Programmes
EMMA
EMMA is a project to build a non-scaling FFAG (Fixed Field Alternating Gradient) accelerator at Daresbury Laboratory, as an addition to the ERLP/ALICE programme. Such an accelerator has never been built anywhere in the world and this radical challenge has been financed by the joint Research Councils Basic Technology fund.
FFAGs accelerate a beam of charged particles from low to high energy with particle orbits at different radii depending on the energy of the beam (like a cyclotron). However the beam is compressed to be contained within a torus-shaped vacuum chamber (like a synchrotron) and an FFAG is thus much more compact than a cyclotron. Together with other attractive properties this suggests a range of potential applications including charged particle cancer therapy, accelerator driven reactors and particle physics (e.g. neutrino factories).

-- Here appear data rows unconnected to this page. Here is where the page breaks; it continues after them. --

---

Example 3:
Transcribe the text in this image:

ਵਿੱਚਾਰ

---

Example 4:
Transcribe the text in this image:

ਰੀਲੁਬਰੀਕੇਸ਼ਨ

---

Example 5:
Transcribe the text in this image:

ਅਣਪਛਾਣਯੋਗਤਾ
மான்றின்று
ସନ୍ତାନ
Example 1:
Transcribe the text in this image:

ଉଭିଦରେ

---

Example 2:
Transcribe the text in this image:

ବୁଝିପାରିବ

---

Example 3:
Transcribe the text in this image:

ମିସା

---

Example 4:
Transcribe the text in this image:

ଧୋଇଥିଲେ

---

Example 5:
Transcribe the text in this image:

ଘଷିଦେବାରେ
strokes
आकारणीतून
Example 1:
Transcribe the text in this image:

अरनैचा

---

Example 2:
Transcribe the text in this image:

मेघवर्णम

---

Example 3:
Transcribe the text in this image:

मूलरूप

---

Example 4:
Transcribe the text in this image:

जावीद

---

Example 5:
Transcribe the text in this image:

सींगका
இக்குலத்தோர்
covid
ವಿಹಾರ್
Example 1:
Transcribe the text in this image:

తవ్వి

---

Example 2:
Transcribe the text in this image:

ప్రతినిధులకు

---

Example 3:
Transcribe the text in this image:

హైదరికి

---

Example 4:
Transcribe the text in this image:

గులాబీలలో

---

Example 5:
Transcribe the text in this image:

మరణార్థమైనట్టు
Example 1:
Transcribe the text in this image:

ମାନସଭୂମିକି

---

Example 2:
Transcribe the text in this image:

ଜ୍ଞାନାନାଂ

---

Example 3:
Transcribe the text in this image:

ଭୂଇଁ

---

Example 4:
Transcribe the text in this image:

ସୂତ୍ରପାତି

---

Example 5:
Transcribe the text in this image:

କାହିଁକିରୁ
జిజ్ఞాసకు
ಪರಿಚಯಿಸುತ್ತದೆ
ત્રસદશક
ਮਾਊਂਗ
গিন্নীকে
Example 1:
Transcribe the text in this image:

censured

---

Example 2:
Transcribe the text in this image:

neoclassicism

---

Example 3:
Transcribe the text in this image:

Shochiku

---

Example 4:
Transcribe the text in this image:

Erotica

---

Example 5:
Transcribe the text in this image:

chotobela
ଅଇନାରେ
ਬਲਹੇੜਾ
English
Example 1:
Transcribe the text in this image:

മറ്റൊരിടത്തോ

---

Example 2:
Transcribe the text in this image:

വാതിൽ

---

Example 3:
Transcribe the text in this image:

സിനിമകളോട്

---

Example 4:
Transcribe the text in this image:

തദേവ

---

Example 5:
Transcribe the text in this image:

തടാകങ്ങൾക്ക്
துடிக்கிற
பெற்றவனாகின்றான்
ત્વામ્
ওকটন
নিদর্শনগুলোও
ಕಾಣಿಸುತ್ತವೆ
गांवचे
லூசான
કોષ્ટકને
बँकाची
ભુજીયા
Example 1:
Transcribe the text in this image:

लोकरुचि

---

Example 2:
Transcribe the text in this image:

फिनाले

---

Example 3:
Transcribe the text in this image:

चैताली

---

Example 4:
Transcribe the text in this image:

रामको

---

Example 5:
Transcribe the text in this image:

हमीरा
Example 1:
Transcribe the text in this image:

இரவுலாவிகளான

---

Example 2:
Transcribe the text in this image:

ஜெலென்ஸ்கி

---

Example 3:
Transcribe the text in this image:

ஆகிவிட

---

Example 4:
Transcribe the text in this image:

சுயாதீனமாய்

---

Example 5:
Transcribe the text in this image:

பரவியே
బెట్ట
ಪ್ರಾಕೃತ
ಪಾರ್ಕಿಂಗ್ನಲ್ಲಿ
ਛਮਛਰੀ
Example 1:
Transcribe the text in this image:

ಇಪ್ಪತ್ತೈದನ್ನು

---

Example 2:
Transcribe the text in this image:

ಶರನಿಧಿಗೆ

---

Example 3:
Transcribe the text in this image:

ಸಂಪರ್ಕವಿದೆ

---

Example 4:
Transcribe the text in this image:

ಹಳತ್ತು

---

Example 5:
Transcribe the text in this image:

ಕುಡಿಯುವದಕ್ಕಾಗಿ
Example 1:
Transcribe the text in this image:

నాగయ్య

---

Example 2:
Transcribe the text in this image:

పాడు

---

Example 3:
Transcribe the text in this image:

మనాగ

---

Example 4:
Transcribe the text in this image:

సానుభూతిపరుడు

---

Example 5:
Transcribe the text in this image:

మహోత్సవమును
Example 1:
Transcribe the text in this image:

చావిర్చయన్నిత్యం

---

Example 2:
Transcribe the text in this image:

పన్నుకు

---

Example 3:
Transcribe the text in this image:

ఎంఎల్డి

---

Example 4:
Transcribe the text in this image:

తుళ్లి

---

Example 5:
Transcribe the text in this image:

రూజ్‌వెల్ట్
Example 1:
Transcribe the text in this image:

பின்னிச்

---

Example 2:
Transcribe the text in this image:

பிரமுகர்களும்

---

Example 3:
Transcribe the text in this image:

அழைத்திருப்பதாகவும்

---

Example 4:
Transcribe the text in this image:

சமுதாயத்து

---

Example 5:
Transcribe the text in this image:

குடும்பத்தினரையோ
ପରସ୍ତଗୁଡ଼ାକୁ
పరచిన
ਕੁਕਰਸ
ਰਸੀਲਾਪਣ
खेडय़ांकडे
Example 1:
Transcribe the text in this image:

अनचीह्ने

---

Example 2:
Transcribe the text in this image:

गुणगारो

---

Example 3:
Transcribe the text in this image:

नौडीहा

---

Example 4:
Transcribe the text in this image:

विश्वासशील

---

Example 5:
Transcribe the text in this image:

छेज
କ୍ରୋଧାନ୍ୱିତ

EMMA is a small electron model designed as a proof of principle. The machine presents some interesting challenges. The focussing magnets have a standard quadrupole geometry but bending is achieved by offsetting the beam horizontally in them. However EMMA magnets have an extremely short length, meaning that their 'end effects' (which would be a small correction in a standard quadrupole) become dominant. Pairs of magnets are also very closely spaced around the ring and the magnets then have a non-trivial interaction. Full 3D modelling has been necessary from the outset to make sure a beam can be successfully injected, transported around the machine, accelerated from 10MeV up to 20MeV, and extracted for diagnostic purposes.
Funding for the project was granted to a UK consortium (CONFORM) from April 2007. This includes design study resources for a second ring, PAMELA, that extends the concept to a proton accelerator specification suitable for therapy. ASTeC also participates in this part of the project. The CONFORM grant provides funding until April 2011.